I love to travel but have not had too much of an opportunity to do so. I tell everyone that "G" stands for Gladys and "G" stands for go. I never miss an opportunity to travel and I love to read books that "take me some place I have never been."
(Gladys Paradowski 7:44pm May 24, 2010)

The fist time our family "bolted" was when we left Germany to come to Canada. Of course, here we had to get to know the new continent, and when I was 13, my father took his mother and 2 eldest children, (I'm no.1) on a sightseeing trip of over 1000 miles to Yellowstone Park. After I finished high school, I went to France and Germany for a year each, but not before our whole family, parents and 4 kids, took a tour from the prairies to California with stops in between. I bolted any number of times in France and Germany to investigate ruins and furnished castles. Then I returned to Canada and...

Well, I think you might get the picture. I just love traveling. Some I did solo, some with friends or family. I was never disappointed and hope to travel some more soon. I've always loved to learn more about other cultures and places, and books helped me do that as well. And I love hearing about other people's travels.
(Sigrun Schulz 11:42pm May 24, 2010)

I've never been a bolter. Would love to read your book. Great interview.
(Brenda Rupp 11:46pm May 24, 2010)

I am known to bolt, but not always.
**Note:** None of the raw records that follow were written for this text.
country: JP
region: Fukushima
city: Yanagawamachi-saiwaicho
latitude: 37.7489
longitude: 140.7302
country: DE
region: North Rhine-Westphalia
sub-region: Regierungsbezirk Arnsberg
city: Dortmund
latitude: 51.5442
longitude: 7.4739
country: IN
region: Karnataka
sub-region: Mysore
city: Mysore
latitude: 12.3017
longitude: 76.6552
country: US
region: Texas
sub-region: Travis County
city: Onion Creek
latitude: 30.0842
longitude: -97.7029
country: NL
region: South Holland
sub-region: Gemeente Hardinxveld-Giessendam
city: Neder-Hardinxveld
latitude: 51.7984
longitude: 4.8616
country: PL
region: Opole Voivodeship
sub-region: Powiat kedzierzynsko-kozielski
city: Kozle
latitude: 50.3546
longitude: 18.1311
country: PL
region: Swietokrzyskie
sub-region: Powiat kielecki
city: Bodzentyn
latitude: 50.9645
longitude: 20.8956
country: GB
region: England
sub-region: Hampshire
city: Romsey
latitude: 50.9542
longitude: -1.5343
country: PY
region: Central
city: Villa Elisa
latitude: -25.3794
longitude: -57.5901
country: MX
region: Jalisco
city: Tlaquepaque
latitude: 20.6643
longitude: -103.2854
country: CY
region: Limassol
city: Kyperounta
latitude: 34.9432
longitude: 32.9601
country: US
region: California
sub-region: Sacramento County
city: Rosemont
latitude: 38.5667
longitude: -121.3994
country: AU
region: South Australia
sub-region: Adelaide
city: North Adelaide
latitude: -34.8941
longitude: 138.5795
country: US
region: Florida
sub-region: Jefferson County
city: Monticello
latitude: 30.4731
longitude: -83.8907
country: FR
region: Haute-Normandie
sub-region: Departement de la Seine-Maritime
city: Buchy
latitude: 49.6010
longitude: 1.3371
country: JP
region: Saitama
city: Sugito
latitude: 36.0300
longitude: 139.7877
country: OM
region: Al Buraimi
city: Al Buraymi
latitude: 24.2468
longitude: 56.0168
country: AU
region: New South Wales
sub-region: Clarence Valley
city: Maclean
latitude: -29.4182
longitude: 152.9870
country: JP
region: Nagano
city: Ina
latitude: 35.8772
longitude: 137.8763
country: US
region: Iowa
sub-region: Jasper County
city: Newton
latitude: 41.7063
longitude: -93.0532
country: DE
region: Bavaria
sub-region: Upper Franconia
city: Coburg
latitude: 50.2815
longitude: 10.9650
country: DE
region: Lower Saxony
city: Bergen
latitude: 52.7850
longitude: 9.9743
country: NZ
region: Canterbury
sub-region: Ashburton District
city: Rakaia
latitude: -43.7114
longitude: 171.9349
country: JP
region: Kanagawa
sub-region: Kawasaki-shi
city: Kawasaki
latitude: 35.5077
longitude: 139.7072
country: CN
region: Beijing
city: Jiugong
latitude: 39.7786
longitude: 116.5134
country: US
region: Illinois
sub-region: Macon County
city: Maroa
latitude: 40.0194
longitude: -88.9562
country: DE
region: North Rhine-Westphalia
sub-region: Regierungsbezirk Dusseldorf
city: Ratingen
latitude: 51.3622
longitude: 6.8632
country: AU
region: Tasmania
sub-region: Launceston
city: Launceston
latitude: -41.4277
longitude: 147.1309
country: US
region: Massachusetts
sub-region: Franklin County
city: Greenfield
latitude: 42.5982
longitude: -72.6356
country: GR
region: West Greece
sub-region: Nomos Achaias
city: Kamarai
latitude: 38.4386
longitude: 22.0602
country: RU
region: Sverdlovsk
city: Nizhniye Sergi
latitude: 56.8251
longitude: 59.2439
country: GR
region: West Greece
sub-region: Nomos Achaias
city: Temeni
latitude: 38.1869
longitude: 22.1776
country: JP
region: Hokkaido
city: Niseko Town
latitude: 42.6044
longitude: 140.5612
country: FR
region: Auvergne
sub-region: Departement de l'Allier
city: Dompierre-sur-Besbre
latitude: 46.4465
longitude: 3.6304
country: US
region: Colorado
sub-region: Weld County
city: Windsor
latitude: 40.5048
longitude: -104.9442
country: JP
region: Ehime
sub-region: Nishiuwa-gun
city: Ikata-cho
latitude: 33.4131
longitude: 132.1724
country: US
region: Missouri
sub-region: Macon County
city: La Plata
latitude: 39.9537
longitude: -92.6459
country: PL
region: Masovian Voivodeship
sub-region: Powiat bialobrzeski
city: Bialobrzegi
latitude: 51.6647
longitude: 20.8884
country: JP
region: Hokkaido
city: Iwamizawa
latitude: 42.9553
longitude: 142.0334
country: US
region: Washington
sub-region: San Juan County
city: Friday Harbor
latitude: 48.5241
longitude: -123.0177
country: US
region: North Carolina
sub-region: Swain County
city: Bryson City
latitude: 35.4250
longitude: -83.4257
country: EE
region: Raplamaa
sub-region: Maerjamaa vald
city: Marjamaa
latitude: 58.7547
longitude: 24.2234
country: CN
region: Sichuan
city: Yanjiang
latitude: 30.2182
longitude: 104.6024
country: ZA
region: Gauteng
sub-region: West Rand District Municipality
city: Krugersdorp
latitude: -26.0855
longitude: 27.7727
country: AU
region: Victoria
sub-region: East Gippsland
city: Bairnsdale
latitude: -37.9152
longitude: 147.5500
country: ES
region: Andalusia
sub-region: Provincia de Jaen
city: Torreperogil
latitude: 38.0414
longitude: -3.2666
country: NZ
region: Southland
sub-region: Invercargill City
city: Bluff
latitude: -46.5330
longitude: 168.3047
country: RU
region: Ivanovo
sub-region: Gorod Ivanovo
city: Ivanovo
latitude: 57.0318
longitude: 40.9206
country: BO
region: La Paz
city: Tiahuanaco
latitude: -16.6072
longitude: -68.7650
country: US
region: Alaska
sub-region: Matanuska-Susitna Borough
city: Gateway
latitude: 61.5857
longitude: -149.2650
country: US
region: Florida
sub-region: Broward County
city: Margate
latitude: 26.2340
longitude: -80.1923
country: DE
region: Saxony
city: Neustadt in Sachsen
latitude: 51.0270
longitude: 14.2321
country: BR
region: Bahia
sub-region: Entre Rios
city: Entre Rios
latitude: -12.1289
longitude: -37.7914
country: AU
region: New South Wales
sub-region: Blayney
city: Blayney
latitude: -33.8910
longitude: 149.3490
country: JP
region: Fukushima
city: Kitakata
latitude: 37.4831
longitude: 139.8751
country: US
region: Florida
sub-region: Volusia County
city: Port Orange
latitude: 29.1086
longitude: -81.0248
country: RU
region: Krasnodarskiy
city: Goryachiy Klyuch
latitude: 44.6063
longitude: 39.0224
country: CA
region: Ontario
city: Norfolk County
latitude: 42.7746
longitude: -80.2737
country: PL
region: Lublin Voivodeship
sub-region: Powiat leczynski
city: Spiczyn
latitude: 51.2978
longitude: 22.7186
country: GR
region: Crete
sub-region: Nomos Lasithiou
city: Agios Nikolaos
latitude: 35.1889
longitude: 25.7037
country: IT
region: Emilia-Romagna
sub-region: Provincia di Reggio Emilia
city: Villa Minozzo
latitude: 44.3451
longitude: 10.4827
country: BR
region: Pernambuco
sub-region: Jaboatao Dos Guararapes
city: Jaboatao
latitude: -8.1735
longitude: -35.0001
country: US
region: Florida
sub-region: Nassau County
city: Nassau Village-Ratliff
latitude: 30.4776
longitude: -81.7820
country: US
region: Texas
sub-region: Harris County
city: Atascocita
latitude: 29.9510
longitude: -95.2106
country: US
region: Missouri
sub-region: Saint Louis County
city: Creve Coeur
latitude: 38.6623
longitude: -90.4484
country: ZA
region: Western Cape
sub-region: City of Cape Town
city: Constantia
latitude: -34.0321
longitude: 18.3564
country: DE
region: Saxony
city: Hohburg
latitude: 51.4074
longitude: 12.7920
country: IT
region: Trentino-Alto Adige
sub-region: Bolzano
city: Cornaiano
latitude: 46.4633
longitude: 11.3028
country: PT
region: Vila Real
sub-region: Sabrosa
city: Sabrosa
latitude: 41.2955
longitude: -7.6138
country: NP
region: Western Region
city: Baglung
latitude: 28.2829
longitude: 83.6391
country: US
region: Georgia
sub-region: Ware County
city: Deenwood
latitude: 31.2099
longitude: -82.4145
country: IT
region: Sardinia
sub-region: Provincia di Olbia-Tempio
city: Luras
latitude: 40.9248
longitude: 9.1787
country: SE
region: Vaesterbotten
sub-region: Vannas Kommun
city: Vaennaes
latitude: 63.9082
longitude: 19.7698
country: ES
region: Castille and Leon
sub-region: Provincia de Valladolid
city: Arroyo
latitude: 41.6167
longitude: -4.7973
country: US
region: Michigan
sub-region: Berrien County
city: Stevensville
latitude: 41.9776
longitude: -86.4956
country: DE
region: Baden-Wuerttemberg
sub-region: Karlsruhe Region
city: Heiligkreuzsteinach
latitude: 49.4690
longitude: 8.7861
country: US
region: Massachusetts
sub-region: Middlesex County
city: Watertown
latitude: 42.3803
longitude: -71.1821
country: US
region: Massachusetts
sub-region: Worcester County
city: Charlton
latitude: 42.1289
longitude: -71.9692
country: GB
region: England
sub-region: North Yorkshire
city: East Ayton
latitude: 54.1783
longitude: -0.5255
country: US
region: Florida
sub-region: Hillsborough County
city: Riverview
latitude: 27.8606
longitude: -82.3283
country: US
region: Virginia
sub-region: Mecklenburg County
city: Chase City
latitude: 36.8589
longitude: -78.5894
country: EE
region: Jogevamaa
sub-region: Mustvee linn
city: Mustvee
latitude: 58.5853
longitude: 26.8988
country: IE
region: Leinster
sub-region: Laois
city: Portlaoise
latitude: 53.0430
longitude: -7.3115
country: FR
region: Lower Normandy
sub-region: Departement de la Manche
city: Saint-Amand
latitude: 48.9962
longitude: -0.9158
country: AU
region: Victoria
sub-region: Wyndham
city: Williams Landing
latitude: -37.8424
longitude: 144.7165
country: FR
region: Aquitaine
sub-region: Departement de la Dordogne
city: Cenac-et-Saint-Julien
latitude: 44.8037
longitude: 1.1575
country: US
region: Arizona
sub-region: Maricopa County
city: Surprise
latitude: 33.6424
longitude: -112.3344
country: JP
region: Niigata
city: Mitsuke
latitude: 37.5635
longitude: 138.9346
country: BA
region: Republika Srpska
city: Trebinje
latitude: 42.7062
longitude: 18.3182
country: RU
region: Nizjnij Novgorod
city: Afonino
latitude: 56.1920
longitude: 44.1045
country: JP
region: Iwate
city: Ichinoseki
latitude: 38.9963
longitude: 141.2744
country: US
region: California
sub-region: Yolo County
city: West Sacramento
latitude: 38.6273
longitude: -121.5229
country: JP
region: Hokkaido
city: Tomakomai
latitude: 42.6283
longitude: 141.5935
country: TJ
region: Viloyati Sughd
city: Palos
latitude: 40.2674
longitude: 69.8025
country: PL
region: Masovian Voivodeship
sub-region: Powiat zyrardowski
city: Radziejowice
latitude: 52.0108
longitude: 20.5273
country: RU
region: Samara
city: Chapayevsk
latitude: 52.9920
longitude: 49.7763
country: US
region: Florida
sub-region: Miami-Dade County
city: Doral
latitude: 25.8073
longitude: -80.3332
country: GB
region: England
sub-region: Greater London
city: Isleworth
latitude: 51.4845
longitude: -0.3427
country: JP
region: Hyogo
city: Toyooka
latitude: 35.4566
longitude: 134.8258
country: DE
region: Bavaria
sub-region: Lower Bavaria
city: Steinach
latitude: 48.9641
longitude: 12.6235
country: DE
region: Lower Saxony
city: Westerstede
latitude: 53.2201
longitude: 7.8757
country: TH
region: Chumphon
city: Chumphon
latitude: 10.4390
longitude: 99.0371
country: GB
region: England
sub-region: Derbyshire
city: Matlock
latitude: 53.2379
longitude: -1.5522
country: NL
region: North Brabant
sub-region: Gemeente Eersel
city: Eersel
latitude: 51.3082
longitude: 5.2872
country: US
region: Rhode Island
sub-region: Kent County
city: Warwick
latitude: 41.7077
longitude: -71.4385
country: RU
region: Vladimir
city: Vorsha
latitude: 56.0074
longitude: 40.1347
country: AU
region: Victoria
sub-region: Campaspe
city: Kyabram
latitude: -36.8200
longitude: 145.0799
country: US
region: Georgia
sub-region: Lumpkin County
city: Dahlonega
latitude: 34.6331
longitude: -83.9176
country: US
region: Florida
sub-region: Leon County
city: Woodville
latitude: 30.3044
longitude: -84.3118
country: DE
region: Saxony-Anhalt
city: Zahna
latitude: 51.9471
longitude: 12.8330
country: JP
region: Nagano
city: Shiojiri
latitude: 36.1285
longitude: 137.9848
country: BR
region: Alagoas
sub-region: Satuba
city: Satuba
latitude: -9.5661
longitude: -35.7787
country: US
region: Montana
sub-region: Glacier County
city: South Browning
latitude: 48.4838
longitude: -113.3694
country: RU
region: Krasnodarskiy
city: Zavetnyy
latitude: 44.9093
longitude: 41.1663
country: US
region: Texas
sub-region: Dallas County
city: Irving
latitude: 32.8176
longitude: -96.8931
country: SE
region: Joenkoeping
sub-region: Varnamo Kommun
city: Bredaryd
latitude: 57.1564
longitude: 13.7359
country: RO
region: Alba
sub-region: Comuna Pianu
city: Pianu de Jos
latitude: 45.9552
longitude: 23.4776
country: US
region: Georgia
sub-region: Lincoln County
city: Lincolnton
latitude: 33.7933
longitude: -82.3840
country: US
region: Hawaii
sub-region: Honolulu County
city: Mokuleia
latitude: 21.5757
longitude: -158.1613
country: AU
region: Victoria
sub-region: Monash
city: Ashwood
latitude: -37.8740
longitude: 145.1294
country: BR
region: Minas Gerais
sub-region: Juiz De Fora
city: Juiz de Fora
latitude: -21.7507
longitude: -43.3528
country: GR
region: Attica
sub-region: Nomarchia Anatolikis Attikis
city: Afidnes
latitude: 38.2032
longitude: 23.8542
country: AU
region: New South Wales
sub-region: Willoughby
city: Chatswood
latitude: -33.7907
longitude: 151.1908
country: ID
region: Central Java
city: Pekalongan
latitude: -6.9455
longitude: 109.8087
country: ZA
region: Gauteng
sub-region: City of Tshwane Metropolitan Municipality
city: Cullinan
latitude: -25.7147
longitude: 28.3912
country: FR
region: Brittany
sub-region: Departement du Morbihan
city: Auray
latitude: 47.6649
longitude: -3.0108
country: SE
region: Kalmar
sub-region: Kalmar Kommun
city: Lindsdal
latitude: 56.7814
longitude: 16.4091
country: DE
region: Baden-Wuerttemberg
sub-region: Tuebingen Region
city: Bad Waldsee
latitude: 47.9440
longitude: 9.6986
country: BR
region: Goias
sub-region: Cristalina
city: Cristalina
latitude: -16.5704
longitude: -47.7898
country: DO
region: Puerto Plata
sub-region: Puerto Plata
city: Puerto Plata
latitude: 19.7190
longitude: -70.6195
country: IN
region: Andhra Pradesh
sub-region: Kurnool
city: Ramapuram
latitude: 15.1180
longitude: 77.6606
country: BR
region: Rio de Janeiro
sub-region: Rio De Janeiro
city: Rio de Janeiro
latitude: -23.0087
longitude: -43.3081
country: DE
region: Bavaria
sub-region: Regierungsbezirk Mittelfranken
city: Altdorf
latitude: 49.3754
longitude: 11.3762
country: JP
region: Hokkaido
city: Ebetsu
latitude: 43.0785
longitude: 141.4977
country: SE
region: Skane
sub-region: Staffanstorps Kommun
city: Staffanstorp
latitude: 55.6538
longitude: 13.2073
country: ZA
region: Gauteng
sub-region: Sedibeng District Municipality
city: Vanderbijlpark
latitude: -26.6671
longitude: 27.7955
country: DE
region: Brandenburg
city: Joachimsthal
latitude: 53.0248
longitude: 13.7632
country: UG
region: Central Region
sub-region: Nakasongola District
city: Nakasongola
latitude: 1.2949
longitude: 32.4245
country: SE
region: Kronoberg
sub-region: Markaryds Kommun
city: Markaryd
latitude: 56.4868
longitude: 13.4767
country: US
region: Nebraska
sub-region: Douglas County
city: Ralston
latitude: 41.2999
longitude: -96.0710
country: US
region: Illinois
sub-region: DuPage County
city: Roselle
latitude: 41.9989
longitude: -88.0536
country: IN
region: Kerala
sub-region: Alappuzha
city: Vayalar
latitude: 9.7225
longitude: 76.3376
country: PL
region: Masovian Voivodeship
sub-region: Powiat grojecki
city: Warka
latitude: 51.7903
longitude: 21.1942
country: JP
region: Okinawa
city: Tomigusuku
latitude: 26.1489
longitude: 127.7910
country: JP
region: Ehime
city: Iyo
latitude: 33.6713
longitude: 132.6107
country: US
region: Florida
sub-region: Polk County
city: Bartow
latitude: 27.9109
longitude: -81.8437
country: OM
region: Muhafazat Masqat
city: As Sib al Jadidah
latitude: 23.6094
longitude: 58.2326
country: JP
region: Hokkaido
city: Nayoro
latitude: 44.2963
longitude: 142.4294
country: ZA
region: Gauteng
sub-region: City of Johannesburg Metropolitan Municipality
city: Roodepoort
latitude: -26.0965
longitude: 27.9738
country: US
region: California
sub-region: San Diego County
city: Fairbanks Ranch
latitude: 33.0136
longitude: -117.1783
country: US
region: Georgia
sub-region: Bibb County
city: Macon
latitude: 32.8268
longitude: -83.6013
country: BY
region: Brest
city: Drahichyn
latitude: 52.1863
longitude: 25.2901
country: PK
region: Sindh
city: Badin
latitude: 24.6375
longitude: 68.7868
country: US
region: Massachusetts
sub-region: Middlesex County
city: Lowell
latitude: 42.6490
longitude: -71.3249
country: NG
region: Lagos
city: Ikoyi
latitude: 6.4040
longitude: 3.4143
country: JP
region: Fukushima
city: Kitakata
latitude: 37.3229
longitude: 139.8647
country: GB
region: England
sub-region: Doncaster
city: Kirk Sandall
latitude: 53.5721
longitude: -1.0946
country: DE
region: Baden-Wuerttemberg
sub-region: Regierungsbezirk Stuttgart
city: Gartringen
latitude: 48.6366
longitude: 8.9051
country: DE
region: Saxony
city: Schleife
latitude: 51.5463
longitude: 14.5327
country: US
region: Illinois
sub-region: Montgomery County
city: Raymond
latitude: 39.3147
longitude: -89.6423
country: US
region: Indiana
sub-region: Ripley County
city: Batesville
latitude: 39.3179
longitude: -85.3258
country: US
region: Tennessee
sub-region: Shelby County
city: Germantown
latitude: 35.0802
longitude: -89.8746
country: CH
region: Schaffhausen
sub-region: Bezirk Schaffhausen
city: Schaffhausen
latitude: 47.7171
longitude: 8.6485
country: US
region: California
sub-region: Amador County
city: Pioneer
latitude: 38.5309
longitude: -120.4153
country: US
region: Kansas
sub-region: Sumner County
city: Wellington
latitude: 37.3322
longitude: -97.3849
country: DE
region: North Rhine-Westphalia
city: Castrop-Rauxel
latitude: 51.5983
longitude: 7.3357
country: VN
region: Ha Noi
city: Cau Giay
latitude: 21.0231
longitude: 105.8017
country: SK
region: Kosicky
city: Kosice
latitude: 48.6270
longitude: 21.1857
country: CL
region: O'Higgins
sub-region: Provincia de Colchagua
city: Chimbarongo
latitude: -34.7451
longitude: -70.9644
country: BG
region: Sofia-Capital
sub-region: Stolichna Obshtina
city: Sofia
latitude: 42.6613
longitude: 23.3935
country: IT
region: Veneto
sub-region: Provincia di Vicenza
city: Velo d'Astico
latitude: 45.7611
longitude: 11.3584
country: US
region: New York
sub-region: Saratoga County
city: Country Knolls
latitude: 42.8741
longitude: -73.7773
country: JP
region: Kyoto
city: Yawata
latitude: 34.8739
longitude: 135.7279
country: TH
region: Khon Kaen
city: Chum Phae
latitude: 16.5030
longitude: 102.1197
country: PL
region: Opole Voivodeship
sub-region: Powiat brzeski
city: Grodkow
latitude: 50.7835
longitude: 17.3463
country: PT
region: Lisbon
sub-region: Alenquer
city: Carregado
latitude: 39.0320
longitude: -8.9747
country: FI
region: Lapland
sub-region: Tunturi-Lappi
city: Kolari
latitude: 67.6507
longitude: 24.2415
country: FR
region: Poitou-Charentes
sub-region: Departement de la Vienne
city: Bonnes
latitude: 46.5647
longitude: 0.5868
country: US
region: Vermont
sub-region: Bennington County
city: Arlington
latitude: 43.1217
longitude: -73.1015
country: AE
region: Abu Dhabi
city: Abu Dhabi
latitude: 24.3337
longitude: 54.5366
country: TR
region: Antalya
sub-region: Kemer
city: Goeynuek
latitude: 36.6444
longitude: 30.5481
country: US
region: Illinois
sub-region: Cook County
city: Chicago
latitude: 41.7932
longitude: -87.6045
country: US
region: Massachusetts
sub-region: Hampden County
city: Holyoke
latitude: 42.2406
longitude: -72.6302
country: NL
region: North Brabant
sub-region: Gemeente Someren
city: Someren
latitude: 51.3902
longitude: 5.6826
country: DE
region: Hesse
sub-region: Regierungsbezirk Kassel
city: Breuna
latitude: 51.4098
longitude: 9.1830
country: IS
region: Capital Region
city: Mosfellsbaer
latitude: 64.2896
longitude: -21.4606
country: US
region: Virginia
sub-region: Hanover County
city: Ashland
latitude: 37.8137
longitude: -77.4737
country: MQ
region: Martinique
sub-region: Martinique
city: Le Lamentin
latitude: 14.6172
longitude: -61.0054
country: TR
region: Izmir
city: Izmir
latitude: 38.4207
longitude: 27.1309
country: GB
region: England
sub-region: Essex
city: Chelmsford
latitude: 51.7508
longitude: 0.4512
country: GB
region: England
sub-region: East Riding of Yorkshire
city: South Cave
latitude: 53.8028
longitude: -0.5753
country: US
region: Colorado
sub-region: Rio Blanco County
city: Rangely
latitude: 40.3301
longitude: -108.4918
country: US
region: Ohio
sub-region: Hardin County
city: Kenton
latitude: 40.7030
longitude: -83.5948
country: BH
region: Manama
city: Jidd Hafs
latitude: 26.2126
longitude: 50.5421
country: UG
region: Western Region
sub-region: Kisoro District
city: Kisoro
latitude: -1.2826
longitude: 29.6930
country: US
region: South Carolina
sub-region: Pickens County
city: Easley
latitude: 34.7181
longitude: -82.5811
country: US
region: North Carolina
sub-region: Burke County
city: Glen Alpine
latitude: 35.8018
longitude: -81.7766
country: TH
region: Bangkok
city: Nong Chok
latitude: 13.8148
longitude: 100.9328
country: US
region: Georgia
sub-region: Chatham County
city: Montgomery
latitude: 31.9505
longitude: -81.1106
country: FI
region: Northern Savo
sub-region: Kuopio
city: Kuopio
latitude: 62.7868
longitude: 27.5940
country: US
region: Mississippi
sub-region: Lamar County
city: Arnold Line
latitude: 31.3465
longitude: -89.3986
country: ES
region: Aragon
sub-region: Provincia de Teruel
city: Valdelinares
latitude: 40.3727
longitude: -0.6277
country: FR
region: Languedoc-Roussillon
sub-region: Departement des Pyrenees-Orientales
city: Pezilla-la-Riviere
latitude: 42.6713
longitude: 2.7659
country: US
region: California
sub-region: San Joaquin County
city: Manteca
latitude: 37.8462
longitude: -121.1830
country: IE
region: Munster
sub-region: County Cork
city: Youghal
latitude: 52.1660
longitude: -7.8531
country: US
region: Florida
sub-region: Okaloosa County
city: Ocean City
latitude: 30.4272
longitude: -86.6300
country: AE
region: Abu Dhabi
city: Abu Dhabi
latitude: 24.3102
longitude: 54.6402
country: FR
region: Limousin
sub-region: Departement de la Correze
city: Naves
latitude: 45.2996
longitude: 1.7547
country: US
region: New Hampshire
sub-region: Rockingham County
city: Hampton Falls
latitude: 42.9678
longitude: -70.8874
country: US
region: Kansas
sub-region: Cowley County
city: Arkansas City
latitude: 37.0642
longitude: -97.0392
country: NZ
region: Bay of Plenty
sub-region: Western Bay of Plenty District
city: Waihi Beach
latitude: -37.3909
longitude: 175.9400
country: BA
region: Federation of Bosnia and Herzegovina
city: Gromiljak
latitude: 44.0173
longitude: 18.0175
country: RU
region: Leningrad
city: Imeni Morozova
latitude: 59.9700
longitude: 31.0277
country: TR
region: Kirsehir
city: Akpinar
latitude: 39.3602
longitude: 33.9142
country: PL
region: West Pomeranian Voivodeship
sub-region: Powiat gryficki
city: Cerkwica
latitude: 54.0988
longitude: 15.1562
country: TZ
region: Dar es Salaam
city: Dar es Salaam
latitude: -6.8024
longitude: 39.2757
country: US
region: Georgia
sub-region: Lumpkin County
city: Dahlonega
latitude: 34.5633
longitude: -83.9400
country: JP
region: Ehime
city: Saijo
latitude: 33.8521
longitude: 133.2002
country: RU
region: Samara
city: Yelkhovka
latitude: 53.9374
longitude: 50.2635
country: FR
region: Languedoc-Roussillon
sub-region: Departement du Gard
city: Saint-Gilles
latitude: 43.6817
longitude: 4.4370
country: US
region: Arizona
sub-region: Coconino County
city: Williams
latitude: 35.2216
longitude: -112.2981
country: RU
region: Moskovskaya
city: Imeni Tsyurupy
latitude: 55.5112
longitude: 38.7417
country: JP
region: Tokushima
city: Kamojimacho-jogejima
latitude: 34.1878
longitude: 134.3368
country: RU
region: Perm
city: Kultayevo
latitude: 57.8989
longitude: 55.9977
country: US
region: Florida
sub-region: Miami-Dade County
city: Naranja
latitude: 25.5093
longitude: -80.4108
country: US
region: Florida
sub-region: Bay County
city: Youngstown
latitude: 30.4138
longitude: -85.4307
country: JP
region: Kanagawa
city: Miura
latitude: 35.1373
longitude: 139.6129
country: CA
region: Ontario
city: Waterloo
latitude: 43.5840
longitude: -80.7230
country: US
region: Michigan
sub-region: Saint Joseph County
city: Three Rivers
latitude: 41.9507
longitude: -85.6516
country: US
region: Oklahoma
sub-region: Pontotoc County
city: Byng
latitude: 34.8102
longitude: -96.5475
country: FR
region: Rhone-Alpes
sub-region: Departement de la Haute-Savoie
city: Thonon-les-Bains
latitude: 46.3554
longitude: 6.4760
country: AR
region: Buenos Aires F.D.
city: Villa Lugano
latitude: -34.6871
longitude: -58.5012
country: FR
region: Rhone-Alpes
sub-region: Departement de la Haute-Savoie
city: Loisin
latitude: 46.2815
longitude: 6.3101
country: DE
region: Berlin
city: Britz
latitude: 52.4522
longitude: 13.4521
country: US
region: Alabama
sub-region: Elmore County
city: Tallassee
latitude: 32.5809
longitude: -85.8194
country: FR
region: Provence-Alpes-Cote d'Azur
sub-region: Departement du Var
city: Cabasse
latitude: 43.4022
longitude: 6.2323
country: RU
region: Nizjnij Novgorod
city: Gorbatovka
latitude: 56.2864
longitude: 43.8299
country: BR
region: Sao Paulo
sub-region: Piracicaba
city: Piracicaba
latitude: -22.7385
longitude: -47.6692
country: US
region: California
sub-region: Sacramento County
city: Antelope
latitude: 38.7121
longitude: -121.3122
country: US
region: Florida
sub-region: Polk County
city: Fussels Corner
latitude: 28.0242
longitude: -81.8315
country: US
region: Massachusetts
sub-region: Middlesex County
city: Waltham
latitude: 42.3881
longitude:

Interesting topic.
(Mary Preston 1:17am May 25, 2010)

I am a bolter and I enjoy it,
I love learning about my family and the things thay did in there lives. I am adding your book to my summer must read
(Vickie Hightower 9:40am May 25, 2010)

Bolting, I love the term. My husband
was an Air Force brat and then in the
Air Force himself. I was from a family
where all the relative lived in the same
town and nobody left. I bolted first
chance I got. First Peace Corps
training across the country in San
Francisco (as far from Upstate New
York in so many ways as you could
get) for training and then to the
Philippines for 3 years. I travel all over
the country every opportunity I had. At
the end of my tour, I had a three
month trip planned from Singapore, to
Indonesia & Bali, Malaysia, Thailand,
India, then through the Middle East. I
made it as far as Bali, then back to
Singapore before getting new my
Mother was dying and I flew home.
Would love to do that trip, but I am
almost 40 years older, and it wouldn't
be the same.
I married an Air Force man figuring my
travels would continue. Two years
after our wedding, he was transfered
to my home town where we spend the
next 7 years. Not part of my plan. Wr
had 3 more good assignments -
Colorado, Sacramento, CA and
Washington DC. We retired to
Tennessee Which was half way
between our families. Sounded good
at the time, but it is 12 hours to one
and 15 hours to the other. We are
kind of stuck, can't afford to move.
We do however travel whenever we
can. We took advantage of all the
places we lived, seeing as much of the
country as we could. We are now
either revisiting places we liked or
exploring new places. We are finally
going to the Everglades and Key West
in a few weeks. Just in time for the oil
spill and hurricane.
I can be packed and ready to go at a
moments notice and am more than
willing to do so. My DH will probably
retire in a couple years (if the house is
paid off), then look out. We are
bolting for Scotland, Ireland, England
on our first trip and then where ever
else we might feel like going.
(Patricia Barraclough 3:14pm May 25, 2010)

I never thought that I would be a bolter, but after my husband lost his job and we lost our house and everything, I had no choice but to become a bolter. Fortunately we are now in a new area, and I love it. That bolting instinct never leaves your blood, and if the opportunity arises again, I could do it in a heartbeat!!